TEXT FOR ANALYSIS: Begin

Pure Rust; deps are wifi-densepose-core + wifi-densepose-signal (default-features off) + serde/uuid. No GPU / no system BLAS in the calibration path → builds cleanly on aarch64.

---

6. Appliance integration plan (cognitum-one/v0-appliance)

Verified on cognitum-v0: aarch64, cargo 1.96.0, Hailo HAILO10H, ruview-vitals-worker:50054.

Step 1 — vendor / depend on the crate. Add wifi-densepose-calibration (path or published crate) to the appliance workspace. It builds natively on aarch64 — no BLAS/GPU, and no ONNX/OpenSSL: the CLI's mat→nn→ort(ONNX)→openssl-sys chain is now feature-gated out of the calibration build.

# Pi/appliance calibration binary — cross-compiles clean (no ort/openssl):
cargo build -p wifi-densepose-cli --no-default-features --release
#   (omit `--no-default-features` only if you also need the MAT subcommands)

Verified: cargo tree -p wifi-densepose-cli --no-default-features shows 0 ort/openssl-sys deps; cross test --target aarch64-unknown-linux-gnu passes the calibration suite under qemu.

TEXT FOR ANALYSIS: End
DATA FOR REVIEW: Begin

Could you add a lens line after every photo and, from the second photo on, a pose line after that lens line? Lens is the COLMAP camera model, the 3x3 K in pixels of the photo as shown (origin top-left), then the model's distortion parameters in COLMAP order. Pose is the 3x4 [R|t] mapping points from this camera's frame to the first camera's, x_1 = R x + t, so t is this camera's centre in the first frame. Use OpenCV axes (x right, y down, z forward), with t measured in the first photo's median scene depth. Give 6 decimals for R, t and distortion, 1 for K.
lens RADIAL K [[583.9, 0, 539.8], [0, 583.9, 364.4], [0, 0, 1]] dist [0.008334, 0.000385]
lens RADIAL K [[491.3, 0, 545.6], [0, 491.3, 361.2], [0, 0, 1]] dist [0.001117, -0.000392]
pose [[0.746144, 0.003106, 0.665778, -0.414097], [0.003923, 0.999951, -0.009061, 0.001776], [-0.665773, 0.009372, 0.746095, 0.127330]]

DATA FOR REVIEW: End
DATA FOR REVIEW: Begin

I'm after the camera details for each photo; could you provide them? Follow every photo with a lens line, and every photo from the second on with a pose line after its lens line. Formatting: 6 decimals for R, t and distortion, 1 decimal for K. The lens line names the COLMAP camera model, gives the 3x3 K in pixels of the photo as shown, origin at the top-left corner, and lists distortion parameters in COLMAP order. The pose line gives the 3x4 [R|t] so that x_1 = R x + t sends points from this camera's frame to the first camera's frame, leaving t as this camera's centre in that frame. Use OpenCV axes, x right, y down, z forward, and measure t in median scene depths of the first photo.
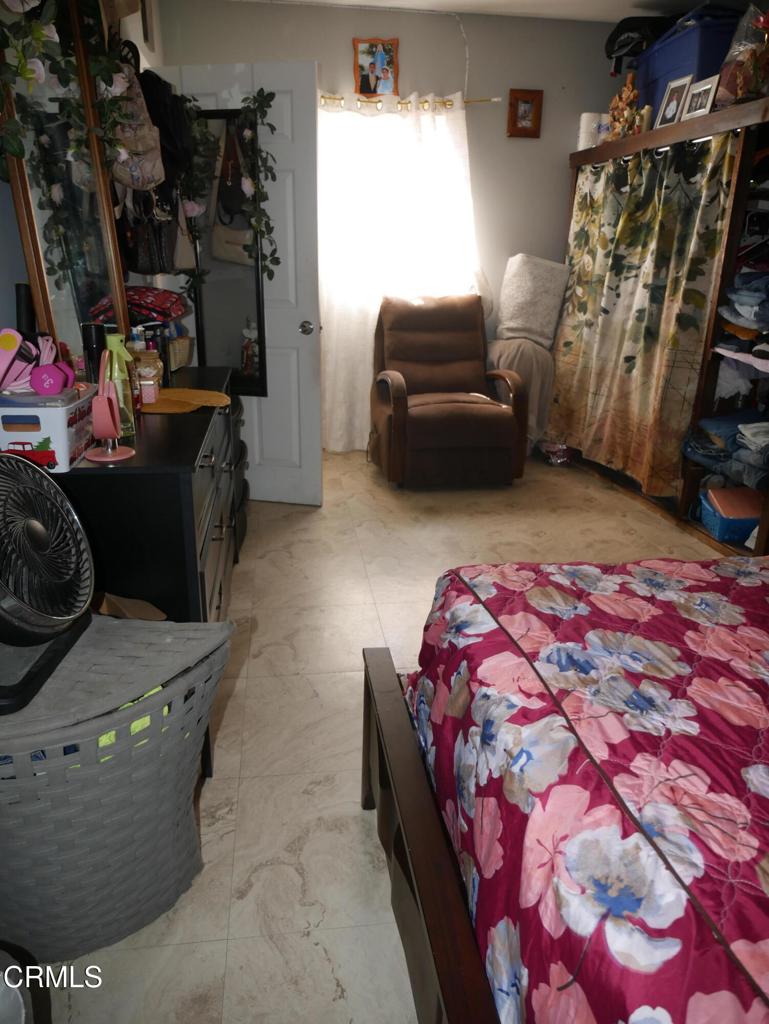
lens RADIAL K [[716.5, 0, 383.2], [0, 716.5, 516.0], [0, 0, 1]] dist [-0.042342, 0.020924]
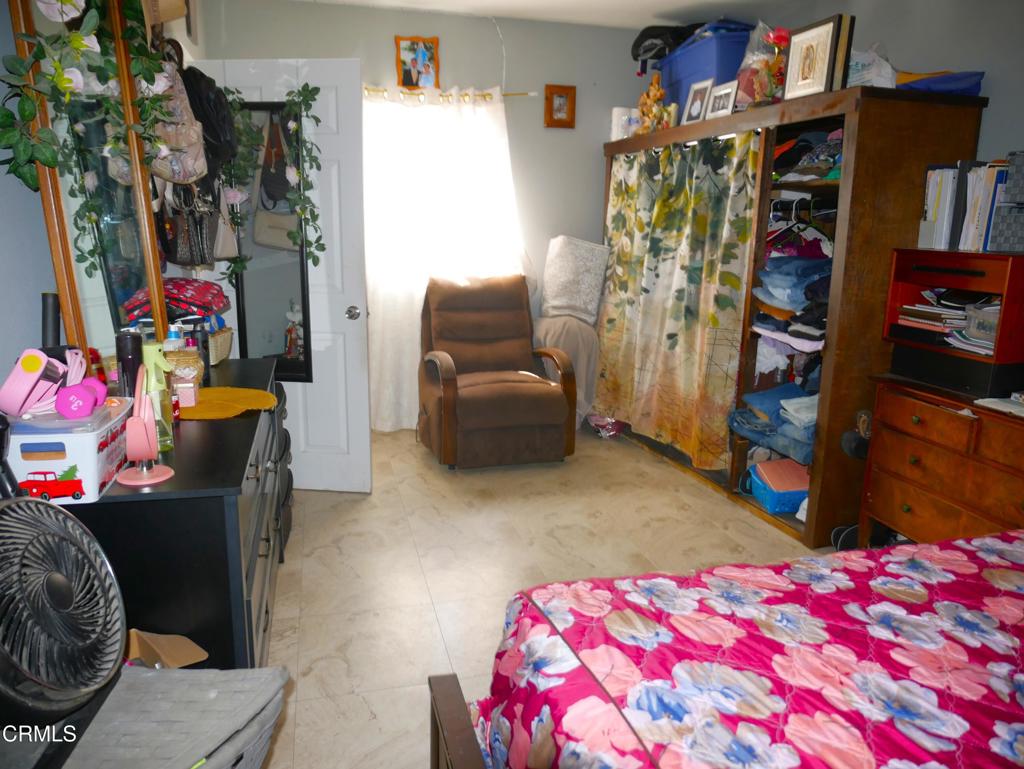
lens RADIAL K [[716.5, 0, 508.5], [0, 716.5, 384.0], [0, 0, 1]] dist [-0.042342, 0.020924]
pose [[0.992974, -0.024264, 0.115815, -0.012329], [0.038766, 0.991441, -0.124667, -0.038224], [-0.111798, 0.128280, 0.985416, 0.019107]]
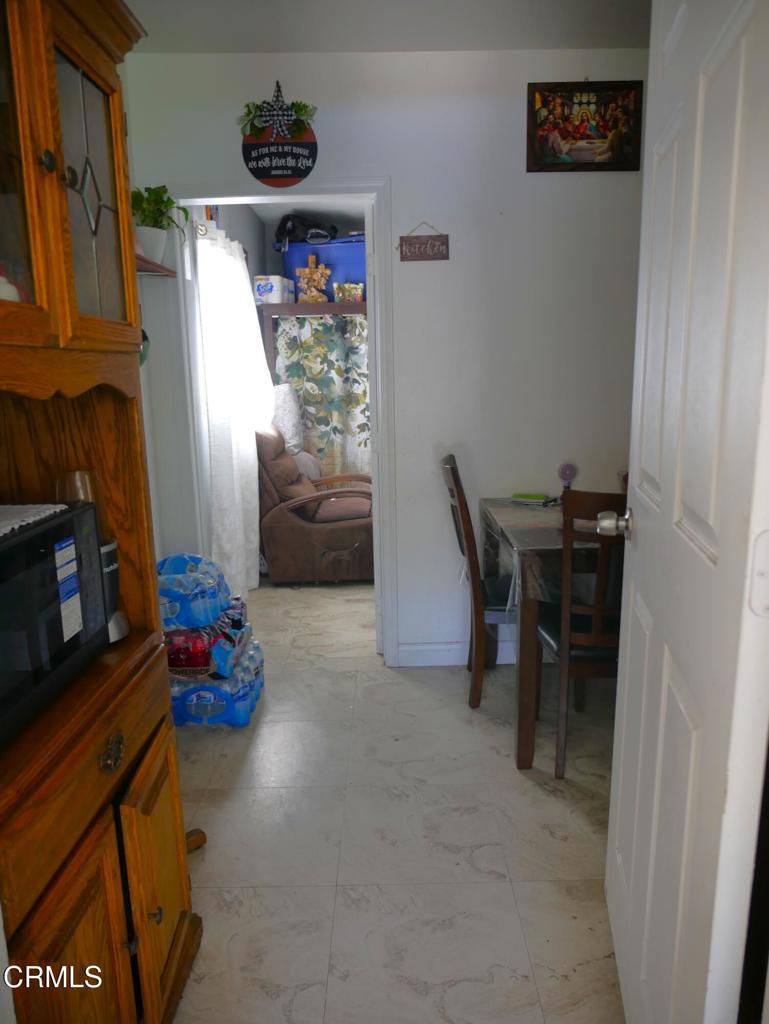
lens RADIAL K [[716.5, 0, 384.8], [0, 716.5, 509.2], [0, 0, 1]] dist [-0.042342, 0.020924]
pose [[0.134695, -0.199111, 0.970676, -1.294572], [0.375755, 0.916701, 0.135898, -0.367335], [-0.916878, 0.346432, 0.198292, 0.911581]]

DATA FOR REVIEW: End

TASK REQUIREMENTS:
1. Reproduce the part of the calibration build notes that opens with the words containing "Pure Rust; deps" and closes with "Hailo HAILO10H, ruview-vitals-worker:50054.".
2. Extend the calibration build notes past their final sentence.

RESPONSES:
1.
Pure Rust; deps are wifi-densepose-core + wifi-densepose-signal (default-features off) + serde/uuid. No GPU / no system BLAS in the calibration path → builds cleanly on aarch64.

---

6. Appliance integration plan (cognitum-one/v0-appliance)

Verified on cognitum-v0: aarch64, cargo 1.96.0, Hailo HAILO10H, ruview-vitals-worker:50054.

2.
Step 2 — wire the CSI source. Two options:

• (a) Tee the ESP32 UDP stream the vitals worker already receives into the calibration ingest, or
• (b) point ESP32 nodes (edge_tier=0) at the appliance's calibration UDP port directly. Reuse parse_csi_packet (or the rvCSI CsiFrame schema if you normalise upstream).

Step 3 — run the calibration service. Either embed the crate (call CalibrationRecorder / MixtureOfSpecialists in-process from a worker like ruview-vitals-worker), or run the calibrate-serve binary as a sidecar (systemd unit, bind 127.0.0.1 + reverse-proxy through the appliance gateway on :9000). Persist baselines/banks under the appliance data dir, keyed by room_id.

Step 4 — expose to the dashboard. Surface the /api/v1/calibration/* endpoints (and add enroll/train/room-state endpoints — small additive work) behind the appliance's bearer-token auth + the existing Seeds/Edge nav. RoomState (§3.5) is the live readout payload.

Step 5 — (optional) Hailo backbone tier. Compile the ADR-150 RF Foundation Encoder + neural pose head to Hailo HEF, serve via ruvector-hailo-worker:50051; the small specialists become heads over its embedding. This is the ADR-150 follow-on — not required for the calibration service to run.

Privacy / security: keep baselines + banks local; if federating across appliances (ADR-105), exchange bank/model deltas, never raw CSI. Hardening already in place:

• --token <T> (or CALIBRATE_TOKEN env) requires Authorization: Bearer <T> on every route; the server warns loudly if bound to a non-loopback address without a token.
• room_id is sanitized to [A-Za-z0-9_-] (≤64 chars) before it touches the baseline write path — no ../ / absolute-path traversal.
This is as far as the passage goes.